«Беда, — подумал Орлицкий, — вероятно, какой-нибудь недосмотр с моей стороны или со стороны фельдшера».
Он перепугался, да и нельзя было не перепугаться при тогдашних строгостях, но делать нечего, надо было явиться.
Очистив свою обувь от грязи, он вошел по заднему крыльцу в приемную залу. Не прошло нескольких минут, как к нему вышел дежурный адъютант и спросил:
— Что вам угодно?
Орлицкий рассказал, в чем дело.
Адъютант пошел сейчас же доложить графу и вскоре возвратился.
— Граф приказал вам ждать! — сказал он, а затем тихо добавил: — Все ли у вас в порядке, так как граф прогуливался ещё рано утром и заходил в некоторые мызы, где вы, может, не были, и больным не было дано помощи.
Дверь кабинета отворилась, и из неё вышел Алексей Андреевич, с довольным, веселым видом, кивая головой Орлицкому.
— Я, братец ты мой, был сегодня у тебя, желал с тобой поближе познакомиться, но жаль, что не застал тебя дома.
«Слава Богу, — подумал про себя Семен Павлович, — а то быть бы мне на гауптвахте», — и вслух добавил:
— Вышел по службе, ваше сиятельство!
— Знаю, знаю… слышал, что ты поселян бережешь и о них заботишься, служи, как служишь, и я тебя не забуду. Прощай!
По возвращении домой с облегченным сердцем, Семен Павлович узнал из доклада денщика, что вскоре после его ухода из дома, часов в шесть утра, граф, никем незамеченный, зашел к нему и спросил:
— Дома ли лекарь?
— Никак нет-с, ваше сиятельство, — отвечал денщик, — так как барин мой давно уже уехал и ранее сумерек не возвратится.
— Ты, братец, врешь. Вероятно, твой барин и дома не ночевал, а у кого-нибудь в карты играет.
— Никак нет-с, ваше сиятельство, барину некогда в карты играть.

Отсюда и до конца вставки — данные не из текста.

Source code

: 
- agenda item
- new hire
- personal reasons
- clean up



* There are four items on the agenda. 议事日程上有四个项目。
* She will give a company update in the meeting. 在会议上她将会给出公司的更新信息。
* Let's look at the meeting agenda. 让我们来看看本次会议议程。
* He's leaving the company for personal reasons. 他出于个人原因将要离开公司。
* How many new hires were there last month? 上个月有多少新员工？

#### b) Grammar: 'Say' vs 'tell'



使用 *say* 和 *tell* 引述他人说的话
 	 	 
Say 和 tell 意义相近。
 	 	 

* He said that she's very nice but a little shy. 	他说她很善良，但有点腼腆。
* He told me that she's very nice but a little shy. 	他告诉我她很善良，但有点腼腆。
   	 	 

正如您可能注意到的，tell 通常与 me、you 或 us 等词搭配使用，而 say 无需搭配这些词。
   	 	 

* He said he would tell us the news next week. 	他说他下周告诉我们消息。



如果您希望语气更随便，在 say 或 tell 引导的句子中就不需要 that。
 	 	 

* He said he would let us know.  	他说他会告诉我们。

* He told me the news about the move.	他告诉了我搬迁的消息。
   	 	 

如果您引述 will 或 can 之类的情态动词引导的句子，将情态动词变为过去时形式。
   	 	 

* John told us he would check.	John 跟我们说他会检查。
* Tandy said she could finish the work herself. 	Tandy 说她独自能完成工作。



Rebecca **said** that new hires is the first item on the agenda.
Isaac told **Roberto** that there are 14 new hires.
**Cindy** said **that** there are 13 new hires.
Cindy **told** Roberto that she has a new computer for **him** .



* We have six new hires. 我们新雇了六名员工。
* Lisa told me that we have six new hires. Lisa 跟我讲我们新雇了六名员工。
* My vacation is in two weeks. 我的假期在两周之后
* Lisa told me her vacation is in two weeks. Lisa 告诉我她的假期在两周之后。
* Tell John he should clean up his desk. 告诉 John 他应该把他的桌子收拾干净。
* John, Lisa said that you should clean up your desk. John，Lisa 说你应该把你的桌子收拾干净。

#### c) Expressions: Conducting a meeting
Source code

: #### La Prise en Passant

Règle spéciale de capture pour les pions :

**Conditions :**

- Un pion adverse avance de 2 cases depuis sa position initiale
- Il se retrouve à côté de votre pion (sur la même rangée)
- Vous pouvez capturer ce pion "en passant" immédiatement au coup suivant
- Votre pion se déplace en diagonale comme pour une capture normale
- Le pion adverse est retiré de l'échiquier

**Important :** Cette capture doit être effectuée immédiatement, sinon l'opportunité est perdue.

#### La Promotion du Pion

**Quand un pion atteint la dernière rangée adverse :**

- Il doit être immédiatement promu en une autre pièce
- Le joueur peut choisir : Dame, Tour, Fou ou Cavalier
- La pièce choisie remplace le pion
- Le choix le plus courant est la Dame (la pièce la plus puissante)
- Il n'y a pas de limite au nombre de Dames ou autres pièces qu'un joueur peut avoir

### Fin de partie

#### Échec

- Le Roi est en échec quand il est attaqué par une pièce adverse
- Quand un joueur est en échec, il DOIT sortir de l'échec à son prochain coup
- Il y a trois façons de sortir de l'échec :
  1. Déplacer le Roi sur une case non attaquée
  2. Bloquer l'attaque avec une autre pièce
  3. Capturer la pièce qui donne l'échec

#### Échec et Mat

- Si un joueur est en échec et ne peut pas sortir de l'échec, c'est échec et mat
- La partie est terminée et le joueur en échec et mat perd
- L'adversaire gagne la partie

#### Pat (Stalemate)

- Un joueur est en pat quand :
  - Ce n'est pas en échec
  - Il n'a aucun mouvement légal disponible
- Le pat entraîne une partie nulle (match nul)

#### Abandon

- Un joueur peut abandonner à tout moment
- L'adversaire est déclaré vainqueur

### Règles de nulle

— А что у вас там, в мезонине? — спросил граф.
— Аптека.
— Веди меня туда.
Алексей Андреевич застал там засаленного аптекарского ученика и снова спросил об Орлицком. Получив такой же ответ, как и от денщика, граф сказал:
— Как же ты, братец, лжешь, когда денщик мне передал, что лекарь и дома не ночевал!
— Денщик не прав, ваше сиятельство, ибо лекарь уже давно уехал, и по его рецепту я приготовляю лекарство, — отвечал засаленный аптекарский ученик.
Граф вообще не любил щеголей, полагая, что подобные люди плохие работники и занимаются более своей персоной, нежели делом.
Поблагодарив денщика за найденный уже так рано порядок в комнатах, Алексей Андреевич отправился дальше.
Несколько времени спустя пришлось Орлицкому посетить одну больную поселянку, которая его спросила:
— Помните, ваше благородие, когда вы с неделю тому назад проезжали здесь мимо, взглянули в окно, и я вам кланялась?
— Очень хорошо помню, но что же?
— А больше ничего, что в это время стоял за моею спиной граф и спросил, кому я так низко кланялась? «Нашему лекарю, ваше сиятельство! Дай Бог ему доброго здоровья, он нас лечит и бережет!..»
Этот маловажный случай был причиною посещения графом квартиры Орлицкого и послужил причиной его дальнейшего фавора.
По возвращении из заграницы, граф Алексей Андреевич попросил как милости, чтобы ему в домашние врачи командировали Семена Павловича.
Просьба была исполнена.
Орлицкий с женой, красивой, статной молодою женщиной, поселился в Грузине и уже жил года два до времени нашего рассказа.
XXII
Взрыв страсти
Семен Павлович Орлицкий отличался серьезностью и даже некоторой угрюмостью, составлявшей, видимо, не последствие лет, ни даже усиленных занятий, а бывшей свойством его характера.
Эта черта была особенно симпатична в докторе графу Алексею Андреевичу, характер которого тоже, как известно, не отличался игривостью. Они иногда по целым часам играли, как говорится, «в молчанку», изредка перекидываясь лаконичными фразами, и такое время препровождения им обоим, видимо, казалось приятным.
Граф Аракчеев, конечно, не мог допустить и мысли, что этот угрюмый, строгий, нелюбимый даже окружающими человек, является героем романа, и даже серьезного романа, так ревниво охраняемой им — Тани.
Не подозревал возможности стать героем романа молодой девушки и сам Семен Павлович.
Если бы за несколько дней до рокового момента кто-нибудь бы выразил Орлицкому лишь подозрение возможности его связи с Татьяной Борисовной, он взглянул бы на такого человека, как на сумасшедшего — так неёстественна, даже омерзительна показалась бы ему эта нелепая мысль.